To assess whether NT-ESCs derived from Cdx2-deficient blastocysts could have the same pluripotency as wild-type ES cells, we investigated whether the block to normal developmental potential could be relieved by reversing the effects of the Cdx2 gene knockdown. Normal Cdx2 gene function was restored in Cdx22Lox ES cells by transient transfection of a Cre plasmid, resulting in the deletion of the Cdx2 shRNA and EGFP marker gene (Cdx22Lox to Cdx21Lox; compare Fig. 1b), and rendering the cells Cdx2 competent and GFP negative. Nuclear transfer from Cdx21Lox donor cells generated GFP-negative normal-appearing nuclear transfer blastocysts that expressed wild-type levels of Cdx2, as shown by immunostaining (Fig. 2a, right column) and RT–PCR (Fig. 2c, lane 5). To test whether deletion of the shRNA would restore pluripotency, the Cdx21Lox ES cells were injected into tetraploid blastocysts. As shown in Table 2, Cdx21Lox ES cells efficiently generated ES mice in contrast to the Cdx22Lox ES cells that were unable to give rise to ES mice. These results show that deletion of the Cdx2 shRNA sequences creates ES cells that can generate all somatic tissues including normal intestinal cells, which cannot be derived from the Cdx22Lox parental ES cells (compare Fig. 3g, h). Finally, to test whether totipotency of Cdx21Lox ES cell nuclei was recovered, we transplanted Cdx21Lox blastocysts derived by nuclear transfer using Cdx21Lox donor ES cells into pseudo-regnant foster mothers. As summarized in Table 1, normal-sized implants were detected at E6.5. These results confirm that Cdx2 deficiency was responsible for the failure of clones to generate functional blastocysts and exclude other genetic alterations acquired during in vitro manipulation of the cells in the characteristic block to implantation. Most importantly, our data demonstrate that ES cells competent to generate all lineages can be derived from abnormal nuclear transfer blastocysts.

* _Given data_:
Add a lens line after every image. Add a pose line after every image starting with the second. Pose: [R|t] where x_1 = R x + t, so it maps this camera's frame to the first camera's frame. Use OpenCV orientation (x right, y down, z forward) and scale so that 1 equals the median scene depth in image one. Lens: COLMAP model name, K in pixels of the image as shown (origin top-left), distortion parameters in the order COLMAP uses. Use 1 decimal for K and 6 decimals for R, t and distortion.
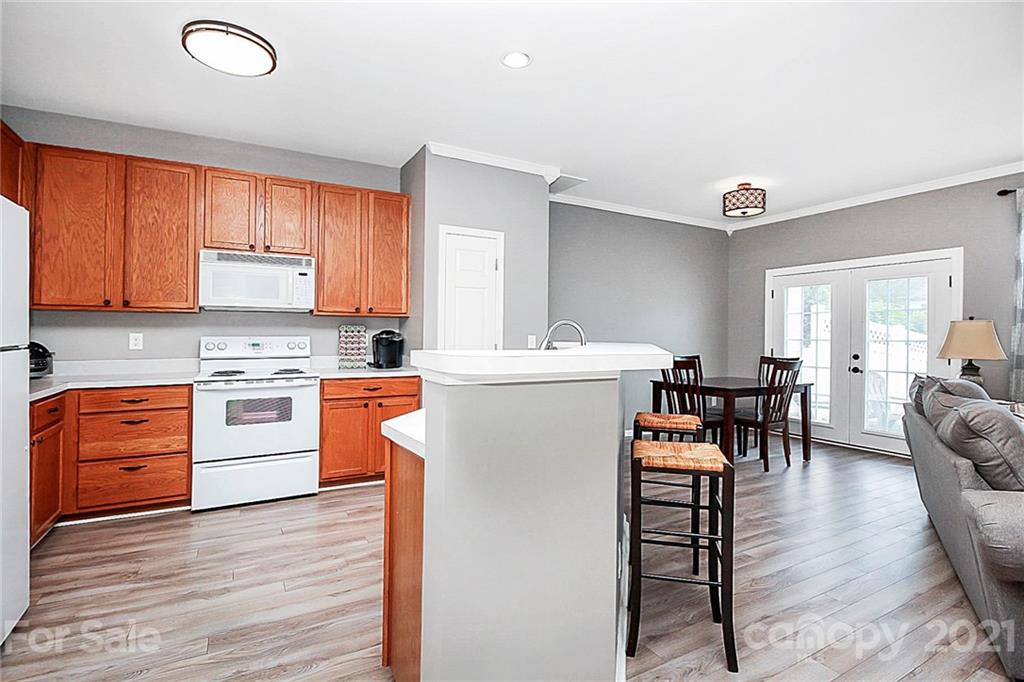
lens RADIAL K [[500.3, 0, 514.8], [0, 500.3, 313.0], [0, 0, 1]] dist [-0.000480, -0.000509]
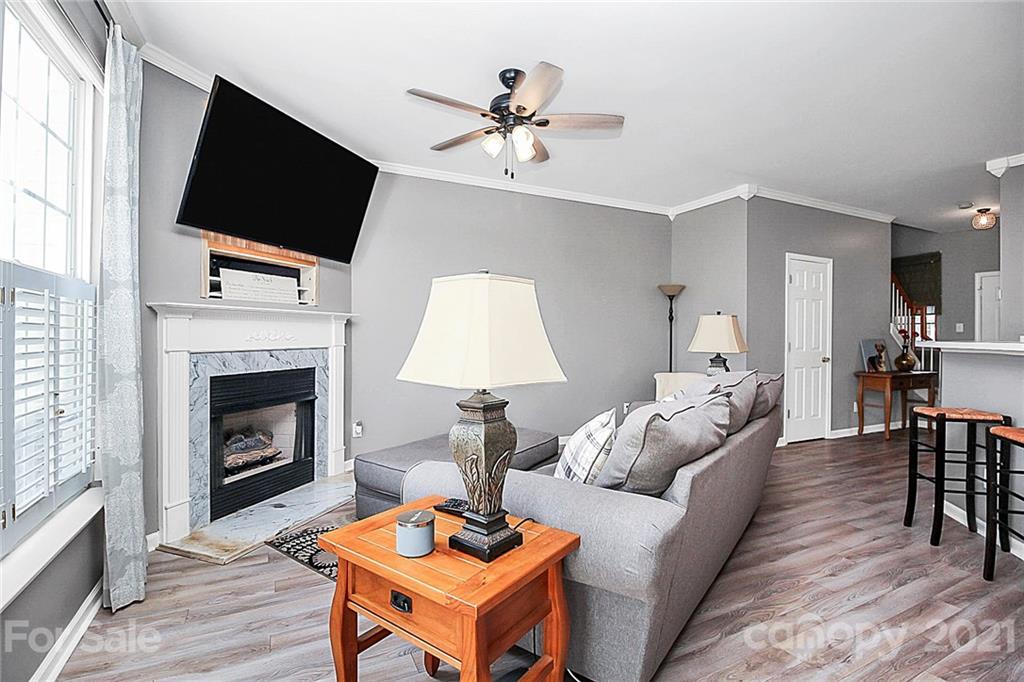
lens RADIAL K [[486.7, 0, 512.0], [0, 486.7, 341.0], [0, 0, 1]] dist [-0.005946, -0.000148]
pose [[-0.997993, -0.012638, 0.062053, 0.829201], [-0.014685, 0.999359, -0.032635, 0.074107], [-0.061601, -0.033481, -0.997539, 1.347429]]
==
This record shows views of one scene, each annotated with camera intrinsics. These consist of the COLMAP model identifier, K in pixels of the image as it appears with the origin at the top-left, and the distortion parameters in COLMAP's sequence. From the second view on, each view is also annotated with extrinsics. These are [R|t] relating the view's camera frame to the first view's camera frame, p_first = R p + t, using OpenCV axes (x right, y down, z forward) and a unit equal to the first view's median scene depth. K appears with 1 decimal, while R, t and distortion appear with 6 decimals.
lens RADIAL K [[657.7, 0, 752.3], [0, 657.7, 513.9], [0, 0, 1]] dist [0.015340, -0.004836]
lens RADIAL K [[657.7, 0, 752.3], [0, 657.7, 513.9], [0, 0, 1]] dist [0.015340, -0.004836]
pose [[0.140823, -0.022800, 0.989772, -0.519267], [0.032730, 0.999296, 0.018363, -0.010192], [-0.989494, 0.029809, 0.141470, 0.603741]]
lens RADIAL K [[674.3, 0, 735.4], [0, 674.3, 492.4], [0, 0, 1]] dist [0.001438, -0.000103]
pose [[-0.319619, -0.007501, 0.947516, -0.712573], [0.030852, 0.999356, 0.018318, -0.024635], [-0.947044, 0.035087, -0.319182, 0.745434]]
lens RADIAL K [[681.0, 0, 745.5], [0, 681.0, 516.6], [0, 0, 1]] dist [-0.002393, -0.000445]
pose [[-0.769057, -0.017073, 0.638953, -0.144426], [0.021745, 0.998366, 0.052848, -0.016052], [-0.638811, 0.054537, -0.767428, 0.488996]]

* _Problem requirements_:
Continue the passage on restoring Cdx2 function in ES cells derived by nuclear transfer, picking up after its last sentence.

* _Output of the exercise_:
The ethical controversy surrounding nuclear transplantation arises from the necessity to destroy the reconstructed human blastocyst in order to obtain embryonic stem cells that can be used for biomedical research and therapy (for different view points see refs 9, 10). All available evidence is consistent with the conclusion that after nuclear transfer, the reconstructed embryos lack the potential to develop into normal human beings with any acceptable or practical efficiency11. Despite the incompatibility with normal human development, the utility and promise of nuclear transfer is that embryonic stem cells derived by nuclear transfer have the same biological and molecular characteristics and the same therapeutic potential as those derived from fertilized embryos11,12. Altered nuclear transfer further cripples an already compromised blastocyst and eliminates the developmental potential to implant into the uterus to establish the fetal–maternal connection3. The genetic manipulations of the somatic donor cells that are required to generate such an inherently abnormal blastocyst are simple and straightforward. Our data indicate that the Cdx2-deficient blastocyst derived by nuclear transfer from a genetically engineered somatic cell is morphologically abnormal and lacks functional cells of the trophectoderm lineage, consistent with previous results with embryos from mutant animals5. Because the gene is expressed before the blastocyst stage5, Cdx2-deficient clones are molecularly abnormal already at pre-blastocyst stages before an overtly abnormal phenotype becomes apparent. By reversing the Cdx2 deficiency we demonstrate that fully competent ES cells can be derived from the inherently abnormal product of nuclear transfer using Cdx2-deficient donor cells.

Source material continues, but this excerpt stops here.